Supplied information |

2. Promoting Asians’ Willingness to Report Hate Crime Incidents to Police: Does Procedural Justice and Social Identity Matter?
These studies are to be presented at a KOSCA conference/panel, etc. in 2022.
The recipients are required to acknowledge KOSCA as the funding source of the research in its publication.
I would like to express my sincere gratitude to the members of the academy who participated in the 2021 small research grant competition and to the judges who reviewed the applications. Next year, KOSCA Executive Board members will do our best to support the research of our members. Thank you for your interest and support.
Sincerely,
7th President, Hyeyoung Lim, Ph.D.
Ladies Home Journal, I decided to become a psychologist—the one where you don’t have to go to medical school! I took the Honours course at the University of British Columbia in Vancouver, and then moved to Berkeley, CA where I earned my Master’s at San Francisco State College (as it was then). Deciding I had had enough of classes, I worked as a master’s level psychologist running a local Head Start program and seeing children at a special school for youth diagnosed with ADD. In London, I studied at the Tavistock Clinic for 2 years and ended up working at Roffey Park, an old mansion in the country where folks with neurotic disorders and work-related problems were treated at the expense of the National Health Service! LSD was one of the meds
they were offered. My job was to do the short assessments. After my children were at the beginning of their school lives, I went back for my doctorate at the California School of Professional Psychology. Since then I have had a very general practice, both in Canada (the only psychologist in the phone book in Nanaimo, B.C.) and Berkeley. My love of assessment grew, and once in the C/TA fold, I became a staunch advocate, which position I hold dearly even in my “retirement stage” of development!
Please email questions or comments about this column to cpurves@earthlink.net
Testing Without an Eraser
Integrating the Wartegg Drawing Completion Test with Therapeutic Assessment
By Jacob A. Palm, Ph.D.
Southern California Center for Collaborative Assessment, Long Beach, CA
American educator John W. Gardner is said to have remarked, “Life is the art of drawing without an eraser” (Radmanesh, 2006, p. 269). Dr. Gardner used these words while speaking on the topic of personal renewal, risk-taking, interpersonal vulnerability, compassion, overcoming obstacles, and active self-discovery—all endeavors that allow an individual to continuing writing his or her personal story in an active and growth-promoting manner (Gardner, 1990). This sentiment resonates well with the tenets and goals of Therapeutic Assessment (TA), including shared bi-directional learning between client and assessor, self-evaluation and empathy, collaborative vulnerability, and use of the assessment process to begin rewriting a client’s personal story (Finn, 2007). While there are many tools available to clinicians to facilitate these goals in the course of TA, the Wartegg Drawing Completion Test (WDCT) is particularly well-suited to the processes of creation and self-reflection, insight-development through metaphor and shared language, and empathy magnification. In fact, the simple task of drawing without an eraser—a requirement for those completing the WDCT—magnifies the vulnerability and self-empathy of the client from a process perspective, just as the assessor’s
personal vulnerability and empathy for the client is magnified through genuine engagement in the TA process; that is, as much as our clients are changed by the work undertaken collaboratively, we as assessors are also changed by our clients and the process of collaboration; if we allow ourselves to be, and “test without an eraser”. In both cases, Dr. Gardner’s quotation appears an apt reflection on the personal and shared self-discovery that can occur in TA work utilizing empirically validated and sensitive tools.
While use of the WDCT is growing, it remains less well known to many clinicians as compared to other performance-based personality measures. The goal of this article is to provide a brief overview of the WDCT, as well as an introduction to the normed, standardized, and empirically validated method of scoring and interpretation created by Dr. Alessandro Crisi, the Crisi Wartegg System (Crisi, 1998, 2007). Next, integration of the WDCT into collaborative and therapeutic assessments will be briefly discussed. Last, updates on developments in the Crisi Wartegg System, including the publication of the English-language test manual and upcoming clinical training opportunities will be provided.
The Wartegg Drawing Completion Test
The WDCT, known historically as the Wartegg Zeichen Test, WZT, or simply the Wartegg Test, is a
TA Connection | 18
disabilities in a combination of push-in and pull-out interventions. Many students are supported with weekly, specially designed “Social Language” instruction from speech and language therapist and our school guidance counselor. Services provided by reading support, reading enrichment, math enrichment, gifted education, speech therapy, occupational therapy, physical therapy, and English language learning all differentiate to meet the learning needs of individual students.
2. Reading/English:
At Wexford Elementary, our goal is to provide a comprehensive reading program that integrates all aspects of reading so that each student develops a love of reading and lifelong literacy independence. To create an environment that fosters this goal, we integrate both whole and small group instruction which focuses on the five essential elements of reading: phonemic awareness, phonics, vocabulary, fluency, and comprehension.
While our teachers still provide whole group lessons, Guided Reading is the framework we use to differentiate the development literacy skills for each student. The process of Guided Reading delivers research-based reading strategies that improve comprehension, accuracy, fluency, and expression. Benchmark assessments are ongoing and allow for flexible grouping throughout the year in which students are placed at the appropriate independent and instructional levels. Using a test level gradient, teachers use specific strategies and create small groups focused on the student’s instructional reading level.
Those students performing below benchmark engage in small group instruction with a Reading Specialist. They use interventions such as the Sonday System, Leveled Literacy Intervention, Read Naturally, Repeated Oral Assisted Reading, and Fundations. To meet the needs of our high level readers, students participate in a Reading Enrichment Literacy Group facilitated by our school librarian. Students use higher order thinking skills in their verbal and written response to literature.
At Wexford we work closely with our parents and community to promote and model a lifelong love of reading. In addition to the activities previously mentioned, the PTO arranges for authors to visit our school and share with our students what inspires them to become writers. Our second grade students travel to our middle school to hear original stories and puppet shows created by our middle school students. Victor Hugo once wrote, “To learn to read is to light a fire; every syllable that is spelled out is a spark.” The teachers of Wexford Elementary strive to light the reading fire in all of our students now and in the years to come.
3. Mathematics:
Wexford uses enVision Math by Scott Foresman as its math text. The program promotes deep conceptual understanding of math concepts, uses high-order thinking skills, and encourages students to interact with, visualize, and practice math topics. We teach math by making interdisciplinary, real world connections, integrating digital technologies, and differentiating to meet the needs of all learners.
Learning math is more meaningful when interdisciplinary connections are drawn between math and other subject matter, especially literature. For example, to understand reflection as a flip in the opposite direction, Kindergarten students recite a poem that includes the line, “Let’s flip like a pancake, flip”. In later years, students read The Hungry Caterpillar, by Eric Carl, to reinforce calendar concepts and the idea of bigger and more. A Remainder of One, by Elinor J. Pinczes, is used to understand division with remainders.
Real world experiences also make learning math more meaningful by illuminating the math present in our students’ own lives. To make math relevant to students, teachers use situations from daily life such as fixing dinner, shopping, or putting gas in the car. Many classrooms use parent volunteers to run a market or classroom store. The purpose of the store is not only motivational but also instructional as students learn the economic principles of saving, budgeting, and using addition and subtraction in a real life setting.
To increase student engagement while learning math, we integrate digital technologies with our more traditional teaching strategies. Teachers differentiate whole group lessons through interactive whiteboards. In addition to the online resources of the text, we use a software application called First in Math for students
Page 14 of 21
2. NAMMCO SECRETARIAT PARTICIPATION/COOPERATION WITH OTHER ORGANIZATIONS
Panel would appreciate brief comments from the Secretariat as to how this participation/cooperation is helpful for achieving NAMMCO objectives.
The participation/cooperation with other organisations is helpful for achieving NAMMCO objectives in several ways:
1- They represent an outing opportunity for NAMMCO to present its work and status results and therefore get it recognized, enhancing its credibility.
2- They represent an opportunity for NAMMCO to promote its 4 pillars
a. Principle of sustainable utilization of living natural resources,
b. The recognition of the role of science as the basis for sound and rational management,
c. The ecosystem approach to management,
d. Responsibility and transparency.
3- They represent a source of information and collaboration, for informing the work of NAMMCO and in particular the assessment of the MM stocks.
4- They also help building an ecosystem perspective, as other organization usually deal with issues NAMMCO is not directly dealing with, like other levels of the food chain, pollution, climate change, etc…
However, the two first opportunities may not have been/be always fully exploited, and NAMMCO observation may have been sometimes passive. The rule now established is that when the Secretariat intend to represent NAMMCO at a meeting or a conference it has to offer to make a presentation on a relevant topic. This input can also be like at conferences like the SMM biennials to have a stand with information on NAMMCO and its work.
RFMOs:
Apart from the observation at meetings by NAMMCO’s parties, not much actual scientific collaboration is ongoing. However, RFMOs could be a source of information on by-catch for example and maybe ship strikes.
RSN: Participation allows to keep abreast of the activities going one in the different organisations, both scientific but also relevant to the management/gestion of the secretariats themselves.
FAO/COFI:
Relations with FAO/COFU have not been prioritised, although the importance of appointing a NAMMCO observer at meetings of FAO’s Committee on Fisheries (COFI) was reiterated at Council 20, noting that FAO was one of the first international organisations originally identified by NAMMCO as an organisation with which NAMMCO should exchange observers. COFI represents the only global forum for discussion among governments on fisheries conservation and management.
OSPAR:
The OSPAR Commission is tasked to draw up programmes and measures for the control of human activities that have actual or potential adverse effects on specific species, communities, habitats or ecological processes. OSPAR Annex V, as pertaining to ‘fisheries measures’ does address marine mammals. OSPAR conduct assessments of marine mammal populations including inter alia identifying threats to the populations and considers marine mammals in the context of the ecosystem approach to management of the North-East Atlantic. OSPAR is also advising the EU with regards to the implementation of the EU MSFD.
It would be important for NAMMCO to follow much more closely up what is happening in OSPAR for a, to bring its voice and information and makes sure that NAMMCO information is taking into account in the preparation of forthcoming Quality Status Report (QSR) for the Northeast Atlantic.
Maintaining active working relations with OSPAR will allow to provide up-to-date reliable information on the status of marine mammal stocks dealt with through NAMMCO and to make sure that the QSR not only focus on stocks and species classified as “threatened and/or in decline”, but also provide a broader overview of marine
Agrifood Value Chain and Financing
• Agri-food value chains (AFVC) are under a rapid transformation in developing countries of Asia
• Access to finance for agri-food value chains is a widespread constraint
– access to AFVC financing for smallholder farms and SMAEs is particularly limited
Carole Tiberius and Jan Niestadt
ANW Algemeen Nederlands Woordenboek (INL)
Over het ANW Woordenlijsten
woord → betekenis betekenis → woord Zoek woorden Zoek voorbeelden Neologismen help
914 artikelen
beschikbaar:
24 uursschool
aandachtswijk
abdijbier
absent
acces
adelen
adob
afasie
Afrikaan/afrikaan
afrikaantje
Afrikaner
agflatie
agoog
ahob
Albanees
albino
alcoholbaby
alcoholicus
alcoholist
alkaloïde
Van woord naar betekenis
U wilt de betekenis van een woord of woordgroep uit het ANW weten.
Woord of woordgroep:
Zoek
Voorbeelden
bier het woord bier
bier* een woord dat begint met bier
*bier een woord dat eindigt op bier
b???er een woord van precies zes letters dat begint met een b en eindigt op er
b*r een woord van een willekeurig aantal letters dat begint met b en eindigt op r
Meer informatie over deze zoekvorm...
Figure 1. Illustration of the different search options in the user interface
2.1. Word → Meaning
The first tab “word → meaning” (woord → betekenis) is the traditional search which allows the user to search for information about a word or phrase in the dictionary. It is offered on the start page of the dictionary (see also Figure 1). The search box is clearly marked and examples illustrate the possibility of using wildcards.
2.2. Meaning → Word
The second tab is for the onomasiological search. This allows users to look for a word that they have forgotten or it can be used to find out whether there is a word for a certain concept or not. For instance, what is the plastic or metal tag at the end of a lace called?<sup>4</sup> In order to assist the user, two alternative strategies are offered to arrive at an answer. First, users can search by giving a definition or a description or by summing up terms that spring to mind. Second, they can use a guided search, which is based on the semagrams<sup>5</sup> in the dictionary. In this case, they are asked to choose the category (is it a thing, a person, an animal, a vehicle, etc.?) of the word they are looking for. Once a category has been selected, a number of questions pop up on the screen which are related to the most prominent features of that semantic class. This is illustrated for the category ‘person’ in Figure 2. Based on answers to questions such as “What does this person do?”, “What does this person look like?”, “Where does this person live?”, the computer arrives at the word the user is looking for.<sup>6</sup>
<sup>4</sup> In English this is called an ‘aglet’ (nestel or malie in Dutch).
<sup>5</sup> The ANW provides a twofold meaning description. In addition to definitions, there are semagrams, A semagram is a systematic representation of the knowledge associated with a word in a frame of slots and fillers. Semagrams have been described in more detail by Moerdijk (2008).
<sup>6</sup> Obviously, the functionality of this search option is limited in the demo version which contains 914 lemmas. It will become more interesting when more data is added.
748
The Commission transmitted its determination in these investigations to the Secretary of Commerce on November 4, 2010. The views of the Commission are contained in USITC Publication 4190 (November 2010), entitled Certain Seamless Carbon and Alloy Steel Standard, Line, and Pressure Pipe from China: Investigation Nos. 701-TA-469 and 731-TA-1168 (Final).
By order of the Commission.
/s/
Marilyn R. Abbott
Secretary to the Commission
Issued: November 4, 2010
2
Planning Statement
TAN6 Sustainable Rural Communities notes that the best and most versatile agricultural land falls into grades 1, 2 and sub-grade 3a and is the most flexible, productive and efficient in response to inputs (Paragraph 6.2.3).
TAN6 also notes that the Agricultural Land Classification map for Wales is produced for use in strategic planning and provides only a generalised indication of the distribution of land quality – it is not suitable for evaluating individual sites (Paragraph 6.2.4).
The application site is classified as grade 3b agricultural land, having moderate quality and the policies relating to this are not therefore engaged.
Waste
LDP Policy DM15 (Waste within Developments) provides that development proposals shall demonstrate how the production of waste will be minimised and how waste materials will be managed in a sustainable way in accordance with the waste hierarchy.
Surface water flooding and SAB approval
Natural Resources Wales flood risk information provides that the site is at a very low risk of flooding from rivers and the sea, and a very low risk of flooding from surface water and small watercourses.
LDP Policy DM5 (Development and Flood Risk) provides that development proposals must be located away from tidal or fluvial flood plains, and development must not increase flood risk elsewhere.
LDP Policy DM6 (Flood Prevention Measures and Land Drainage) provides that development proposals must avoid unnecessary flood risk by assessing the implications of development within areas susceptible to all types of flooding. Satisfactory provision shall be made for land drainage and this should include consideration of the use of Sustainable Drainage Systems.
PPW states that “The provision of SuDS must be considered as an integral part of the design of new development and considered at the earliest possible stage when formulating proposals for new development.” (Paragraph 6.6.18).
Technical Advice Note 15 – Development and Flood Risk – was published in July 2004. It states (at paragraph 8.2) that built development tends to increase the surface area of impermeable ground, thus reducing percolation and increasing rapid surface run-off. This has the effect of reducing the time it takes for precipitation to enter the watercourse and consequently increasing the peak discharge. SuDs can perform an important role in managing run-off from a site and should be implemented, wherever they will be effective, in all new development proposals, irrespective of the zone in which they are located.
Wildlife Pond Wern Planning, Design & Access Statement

Task statement | Take every line above that includes the string "shall" and return it.

Answer to the exercise |
LDP Policy DM15 (Waste within Developments) provides that development proposals shall demonstrate how the production of waste will be minimised and how waste materials will be managed in a sustainable way in accordance with the waste hierarchy.
LDP Policy DM6 (Flood Prevention Measures and Land Drainage) provides that development proposals must avoid unnecessary flood risk by assessing the implications of development within areas susceptible to all types of flooding. Satisfactory provision shall be made for land drainage and this should include consideration of the use of Sustainable Drainage Systems.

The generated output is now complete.